Still more problematic is what the book omits to say. Despite its title, most of the book's chapters ignore or downplay the elephant in the room: atrocities committed by the Republicans. (The excellent chapter by Erik Zubiaga Arana is the sole exception.) There is no attempt to integrate such repression into a convincing larger narrative. Granted, the Francoists used Republican repression for nearly forty years to hide their own heinous crimes; in reality, they murdered three of their opponents for each of their own losses. Of course, they erected monuments only to their own "martyrs," ignoring Republican victims or insulting their memory.

What should democratic Spain be doing to honor the memory of nearly fifty thousand conservatives killed, often in the most atrocious circumstances, by the loyalists? Should it ignore them as the country is currently doing with the tendentious monuments dedicated to them by the Francoist regime? This is a vital question for two reasons. The first is humanistic: most of these conservative or pro-Franco people were killed, like the Republicans, because of their ideas or social roles, not criminal actions. They were murdered, not executed, under orders of a legal court. The second reason is political and sociological: millions of Spaniards identify with conservative victims because of family ties, tradition, or ideology. Are they to be excluded from the official memory of the war as the Francoists did with their Republican counterparts?

Sites of Violence and Memory in Modern Spain has many merits, but its title belies its content, which is mostly limited to the Republicans' experiences and memories. The conflict in Spain was a civil war, with two sides that left a legacy of divided memories and political identities all too present in today's society. A democratic country should not leave the interpretation of sites evoking Republican violence to fascists, demagogues, and populists. Yet, this is precisely what is happening.
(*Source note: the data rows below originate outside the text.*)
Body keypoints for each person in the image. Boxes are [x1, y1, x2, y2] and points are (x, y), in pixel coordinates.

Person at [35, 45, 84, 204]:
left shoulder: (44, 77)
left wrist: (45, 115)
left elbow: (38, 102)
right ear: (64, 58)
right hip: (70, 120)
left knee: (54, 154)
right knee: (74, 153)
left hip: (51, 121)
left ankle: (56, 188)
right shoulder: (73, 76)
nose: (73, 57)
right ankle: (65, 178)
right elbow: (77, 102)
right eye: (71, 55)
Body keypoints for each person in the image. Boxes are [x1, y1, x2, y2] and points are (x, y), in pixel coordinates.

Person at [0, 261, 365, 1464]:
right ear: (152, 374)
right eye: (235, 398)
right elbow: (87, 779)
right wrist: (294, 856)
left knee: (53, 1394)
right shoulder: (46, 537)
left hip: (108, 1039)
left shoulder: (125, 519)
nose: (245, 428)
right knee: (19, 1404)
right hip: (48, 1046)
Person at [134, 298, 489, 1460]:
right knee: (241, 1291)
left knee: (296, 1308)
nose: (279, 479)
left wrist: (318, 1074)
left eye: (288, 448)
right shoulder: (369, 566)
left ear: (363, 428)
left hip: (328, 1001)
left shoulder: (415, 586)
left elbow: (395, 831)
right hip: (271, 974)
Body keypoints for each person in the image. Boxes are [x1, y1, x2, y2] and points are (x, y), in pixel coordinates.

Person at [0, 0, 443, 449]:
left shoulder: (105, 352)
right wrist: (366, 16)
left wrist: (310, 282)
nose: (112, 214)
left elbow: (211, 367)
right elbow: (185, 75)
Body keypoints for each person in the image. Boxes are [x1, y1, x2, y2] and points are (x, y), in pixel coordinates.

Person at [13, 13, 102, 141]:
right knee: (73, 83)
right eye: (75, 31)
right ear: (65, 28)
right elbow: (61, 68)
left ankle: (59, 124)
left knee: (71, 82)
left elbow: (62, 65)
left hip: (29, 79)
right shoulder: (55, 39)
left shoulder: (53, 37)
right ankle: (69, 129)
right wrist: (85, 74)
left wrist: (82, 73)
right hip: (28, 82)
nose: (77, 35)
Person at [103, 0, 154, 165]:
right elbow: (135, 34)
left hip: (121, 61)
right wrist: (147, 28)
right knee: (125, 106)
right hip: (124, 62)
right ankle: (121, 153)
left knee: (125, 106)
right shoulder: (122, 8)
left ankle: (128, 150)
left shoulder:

1. Antonio Míguez Macho, "Where Forgetting Resides …."
2. Miguel Ángel Del Arco Blanc, "Civil Government Buildings."
3. López Sánchez, "The Staging of 'Formal' Violence."
4. Xabier Buxeiro Alonso, "Memory and Forgetting of the 'Paseos.'"
5. Rafael García Ferreira, "Francoist Concentration Camps."
6. Claudio Hernández Burgos, "Imprisoned in Everyday Life."
7. Aldara Cidrás, "Memory Alephs."
8. Ira Morgade Valcárcel, "Memory on the Walls."
9. Erik Zubiaga Arana, "Discouses and Public Policies on Memory."
10. Marina Montoto Ugarte, "From the Courts of Buenos Aires to the Walls of Guadalajara."